Generic Caching
The two hardest things in computer science: naming things, cache invalidation, and off by one errors
This package implements a caching for functions with a single input and single output. By using structs for function input and output we can cache any general function using struct hashing.
Benchmarks show it is only worth caching for function calls that are relatively expensive. Below function calls taking about 100 nanoseconds simply recomputing the function is less expensive than caching.

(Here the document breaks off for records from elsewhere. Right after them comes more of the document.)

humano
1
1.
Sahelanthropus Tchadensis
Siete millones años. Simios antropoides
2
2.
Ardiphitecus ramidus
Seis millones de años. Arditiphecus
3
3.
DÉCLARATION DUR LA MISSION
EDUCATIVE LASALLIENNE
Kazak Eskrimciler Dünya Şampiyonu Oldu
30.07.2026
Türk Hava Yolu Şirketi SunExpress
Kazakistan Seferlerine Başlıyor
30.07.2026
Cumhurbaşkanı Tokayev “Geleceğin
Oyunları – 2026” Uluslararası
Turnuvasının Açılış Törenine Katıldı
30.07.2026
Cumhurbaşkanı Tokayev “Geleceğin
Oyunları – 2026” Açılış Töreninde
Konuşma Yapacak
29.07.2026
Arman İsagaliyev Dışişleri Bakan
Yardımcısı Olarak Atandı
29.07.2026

Beware! Caching a struct with a map
field may not work as expected, as the map
type does not have a guaranteed field order and is hence difficult to hash consistently. In general, do not cache on the map
type and instead make a call into the map
from the cached function, using the map
key as the cache parameter.
Inspired and expanded from Skarlso/cache.
Example
See the tests under the tests
directory for comprehensive examples.
package main
import (
"github.com/hmcalister/GenericCaching"
)
func main() {
type params struct {
IntegerParam int
StringParam string
FloatParam float64
}
type output struct {
StringOutput string
FloatOutput float64
}
var f = func(p params) output {
return output{
StringOutput: p.StringParam,
FloatOutput: float64(p.IntegerParam) * p.FloatParam,
}
}
c := cache.NewCache[params, output](f)
// The result of this call is cached and will be returned
// on future calls with the same parameters without recomputation of f
c.CallWithCache(params{
IntegerParam: 1,
StringParam: "Caching!",
FloatParam: 2.0,
})
}
Other Discussions
-
Currently, the caching relies on a consistent hashing of the function inputs. This is difficult for structs in general, as discussed above for map
types. It may be nice to add some consistent caching method for any struct, but this problem pushes up against the language specification.
-
The current caching algorithm requires encoding and hashing the parameter type. For generality, we encode the parameters into a string using encoding/gob
and hash the resulting string using hash/fnv
. It would be interesting to benchmark just how long this process takes in comparison to just recomputing the function. I imagine for some functions, such a f(int) -> int
caching would be a detriment.
- Update: Implementing some benchmarks have shown our assumption is correct. Only function calls longer than about one hundred nanoseconds are worth caching.
-
In future, it would be nice to add cache types for specifically numerical types only, such that the encoding could be numerical rather than a string, which may be faster.
-
In future, adding the option for cache durations would be interesting as well, such that cached values are also associated with a timestamp that allow for recomputation after some time.
-
In future, it may be nice to have some way to boot items from the cache to avoid memory exploding. However, this is a very difficult task as deciding on what to boot is non-trivial.